# Cyprichromis Aggression help



## Sheff (Aug 27, 2013)

I'm looking for some advise. A couple of months ago I purchased a breeding group of Cyp Leptisoma Kigoma 2 male (1 yellow tail 1 blue) along with 10 females. I had them in a 46 gallon bowfront tank (where everybody got along) and within 30 days switched to a 60 gallon tank. Now 2 of my females are holding and the yellow tail male has taken it upon himself to rule the tank. It was the blue tail guy in the 46 gallon. Since the move the yellow tail guy is now keeping the blue tail male pinned into an area behind a rock. If he comes out even for a second he gets attacked by the yellow tail guy. He kinda nips at him and forces him back behind the rock. It`s a 4 foot tank but the yellow guy stays near the rock where the blue guy hides to keep him in check. All of the fish are about 4"

Any suggestions would help please


----------



## SKurj (Oct 26, 2011)

Well.. most people don't believe me when I talk about how aggressive my cyps are too. I have 5 males 6 females in a standard 55. Just a couple of the males rule the tank, the other 3 stay parked in the top corner, and they have done so for the last 6 months.

I really don't think cyps should be kept in anything less than a 6ft tank once they are near full size. Its in the plans for next year.

Mine will not only keep the other males cornered, they will challenge the gold occies, the black calvus that is much larger and my gobies.

On the upside though... I found 9 baby cyps when the lights came on 2 Friday's ago!


Should add... its the black tails keeping the yellow tails cornered in my tank.


----------



## TBemba (Jan 11, 2010)

Breaking the line of sight might work. I used to use large pieces of slate and groups of rocks at opposite ends of the tank.


I find that rearranging the tank and turning off the lights for a while will mix them up and then they have to re establish territories. 
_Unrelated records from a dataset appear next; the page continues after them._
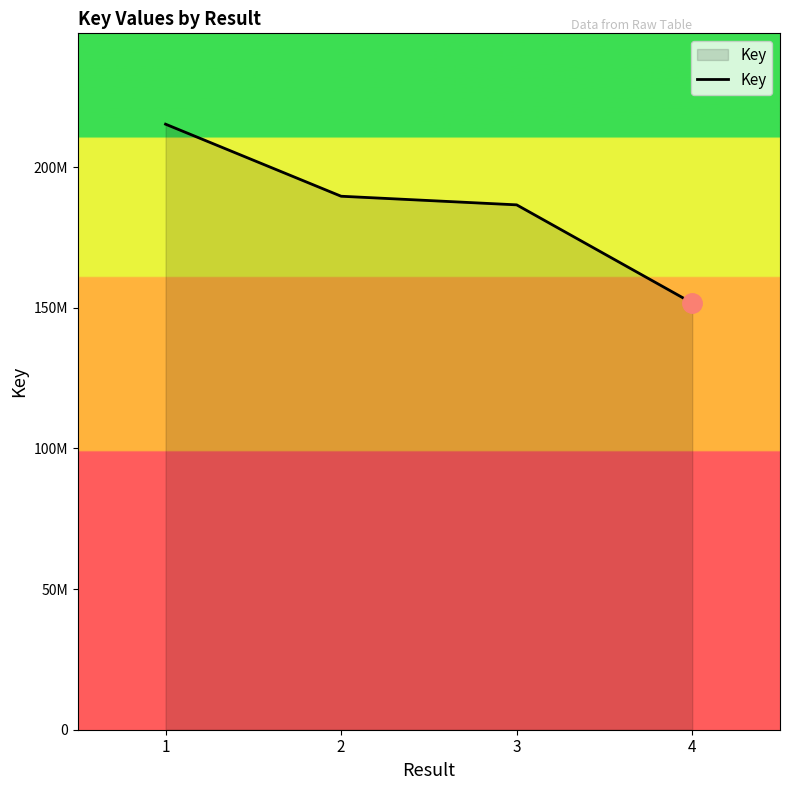

Does the chart have visible grid lines?

No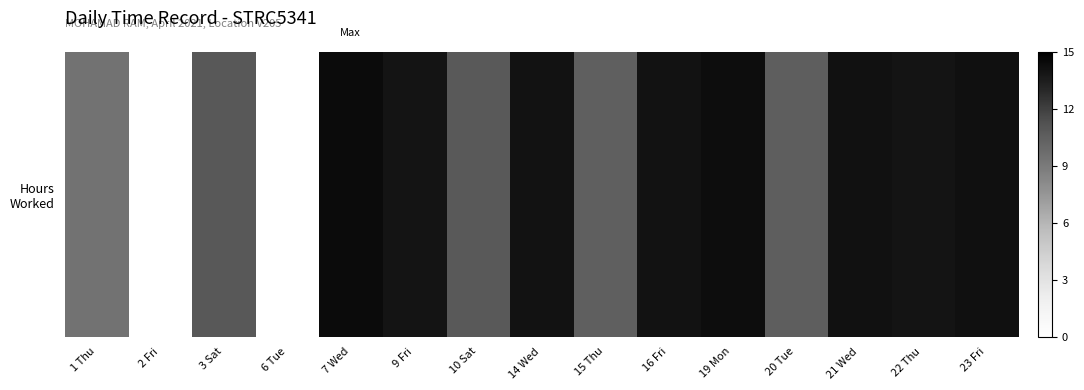

Reading left to right, what are all the values shown in this chart?

1 Thu=9.4	2 Fri=0.0	3 Sat=10.9	6 Tue=0.0	7 Wed=14.4	9 Fri=13.9	10 Sat=10.8	14 Wed=14.0	15 Thu=10.4	16 Fri=14.0	19 Mon=14.2	20 Tue=10.5	21 Wed=14.1	22 Thu=13.9	23 Fri=14.2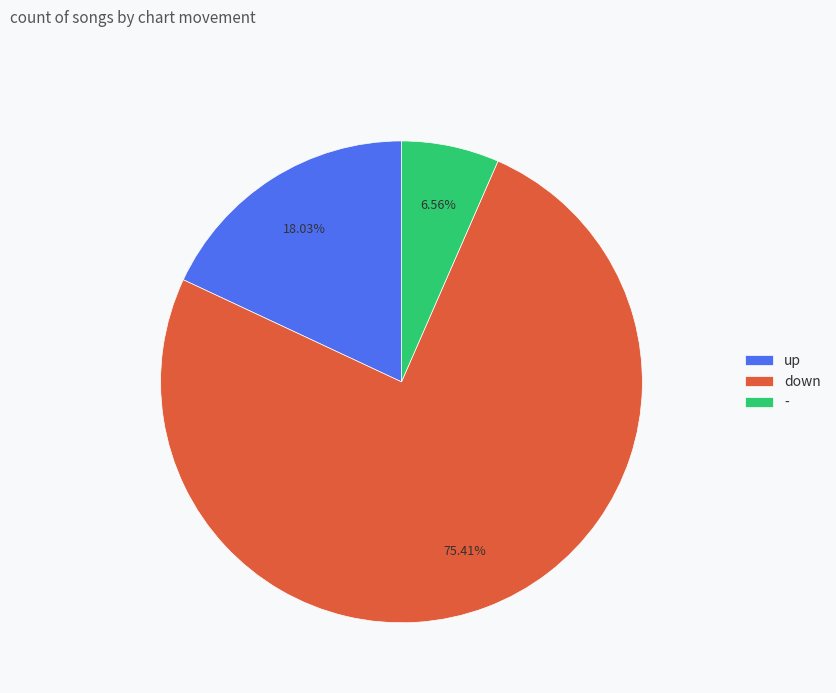

To the nearest percent, what percentage of the pie is -?

7%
But cichlids will always be aggressive and chase each other certainly more when in breeding mode.


----------



## Sftl Aquatics (Sep 9, 2013)

Sheff said:


> I'm looking for some advise. A smallple of months ago I purchased a breeding group of Cyp Leptisoma Kigoma 2 male (1 yellow tail 1 blue) along with 10 females. I had them in a 46 gallon bowfront tank (where everybody got along) and within 30 days switched to a 60 gallon tank. Now 2 of my females are holding and the yellow tail male has taken it upon himself to rule the tank. It was the blue tail guy in the 46 gallon. Since the move the yellow tail guy is now keeping the blue tail male pinned into an area behind a rock. If he comes out even for a second he gets attacked by the yellow tail guy. He kinda nips at him and forces him back behind the rock. It`s a 4 foot tank but the yellow guy stays near the rock where the blue guy hides to keep him in check. All of the fish are about 4"
> 
> Any suggestions would help please


This is all normal behavour.when u had them in the small tank they were crowded
now they have more room and in spawninig behavour males get aggresive
and keep everyone else away and hammer any fish that comes close.
the only way to stop this is close all lights room should be black
or lower temp in the tank it will stop aggression but also breeding.


----------